Exercices:
**A)** Répondez brièvement à ces questions sur l'extrait :
(i) Quels membres de la famille Baker traquent le joueur dans la bâtisse ?
(ii) Avec quel ingrédient faut-il combiner les fluides chimiques pour obtenir une potion de soin ?
(iii) De quelle arme le joueur dispose-t-il lors du duel contre le père de famille dans la fosse ?
**B)** Relevez tous les titres de films cités dans l'extrait.

Extrait du document:
━━━━━━━━━━━━━━━━━━━━

Prisonnier de leur manoir, Ethan Winters doit affronter et se confronter aux membres dégénérés de cette famille, véritable pendant vidéoludique de celle de Massacre à la tronçonneuse. Tandis que Marguerite et Jack, le couple Baker, accompagnés de leur fils Lucas, traquent le joueur sans relâche dans la bâtisse transformée en prison-forteresse digne du Sous-sol de la peur de Wes Craven, le joueur doit trouver les ressources et les armes nécessaires à sa survie, et la fuite sera bien souvent la meilleure issue pour se sortir d'une situation difficile.
Outre le fait que le jeu ne comporte heureusement aucune séquence en QTE (Quick Time Event, qui consiste à appuyer au bon moment sur le bon bouton), la tension est constamment palpable. Il faut toujours être vif et alerte pour échapper à ses poursuivants en profitant par exemple de la pénombre, ou bien de caisses ou meubles pouvrant offrir un abri de fortune, en croisant les doigts pour ne pas se faire repérer. Et même si le personnage est bien entendu amené à ramasser des armes nettement plus puissantes au cours du jeu, les munitions sont rares et données à doses homéopathiques. Elles sont d'ailleurs souvent bien cachées.
Fuir ou combattre
Le joueur doit également faire des arbitrages parfois douloureux sur son "style" de jeu : il peut privilégier un style offensif ou défensif, grâce à des sachets de fluides chimiques trouvés ça et là avec parcimonie. Combinés avec de la poudre à canon, il peut se fabriquer par exemple des balles au puissant pouvoir d'arrêt, à condition de viser au mieux (la tête, toujours la tête !). Ou alors combiner ces fluides chimiques avec un extrait de plante verte -comme au bon vieux temps- pour en faire une sorte de potion de soin, forcément très utile dans les moments tendus à craquer. Parce qu'autant le dire tout de suite : les rencontres avec certaines immondes créatures, ou même les membres dégénérés de la famille Baker, font parfois vraiment mal. Comme cette séquence qui donne de grosses suées où l'on affronte l'increvable père de famille dans une sorte de fosse. Un duel à mort entre un taille-haie géant et le joueur qui est armé d'une tronçonneuse assez capricieuse. Un petit clin d'oeil savoureux au duel de tronçonneuses de Massacre à la tronçonneuse 2...

━━━━━━━━━━━━━━━━━━━━

Extraits de données:
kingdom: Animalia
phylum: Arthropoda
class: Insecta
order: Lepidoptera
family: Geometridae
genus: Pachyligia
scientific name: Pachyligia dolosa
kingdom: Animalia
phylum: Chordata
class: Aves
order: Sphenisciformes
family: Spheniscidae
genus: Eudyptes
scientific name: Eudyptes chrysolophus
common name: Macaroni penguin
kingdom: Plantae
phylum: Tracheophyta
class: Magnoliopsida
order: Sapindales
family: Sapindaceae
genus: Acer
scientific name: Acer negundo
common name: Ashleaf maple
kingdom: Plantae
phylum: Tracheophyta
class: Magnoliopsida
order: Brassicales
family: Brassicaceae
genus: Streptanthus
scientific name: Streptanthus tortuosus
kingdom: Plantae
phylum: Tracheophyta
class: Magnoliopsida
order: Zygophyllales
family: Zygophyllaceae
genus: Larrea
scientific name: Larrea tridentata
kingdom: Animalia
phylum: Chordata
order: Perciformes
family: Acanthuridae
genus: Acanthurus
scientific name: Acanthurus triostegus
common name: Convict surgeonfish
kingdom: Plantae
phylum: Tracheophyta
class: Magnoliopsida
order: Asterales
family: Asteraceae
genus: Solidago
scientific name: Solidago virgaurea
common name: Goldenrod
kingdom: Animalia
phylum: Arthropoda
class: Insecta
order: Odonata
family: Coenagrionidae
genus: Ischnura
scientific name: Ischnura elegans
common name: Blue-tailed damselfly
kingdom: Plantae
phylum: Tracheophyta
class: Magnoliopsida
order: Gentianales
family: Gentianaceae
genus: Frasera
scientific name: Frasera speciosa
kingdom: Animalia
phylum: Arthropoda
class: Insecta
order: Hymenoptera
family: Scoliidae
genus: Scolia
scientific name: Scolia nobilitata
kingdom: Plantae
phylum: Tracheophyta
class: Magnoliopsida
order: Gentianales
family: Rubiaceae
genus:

━━━━━━━━━━━━━━━━━━━━

Corrigés ci-dessous:
**A)**
(i) Marguerite et Jack, accompagnés de leur fils Lucas.
(ii) Un extrait de plante verte.
(iii) Une tronçonneuse assez capricieuse.

**B)**
- Massacre à la tronçonneuse
- Le Sous-sol de la peur
- Massacre à la tronçonneuse 2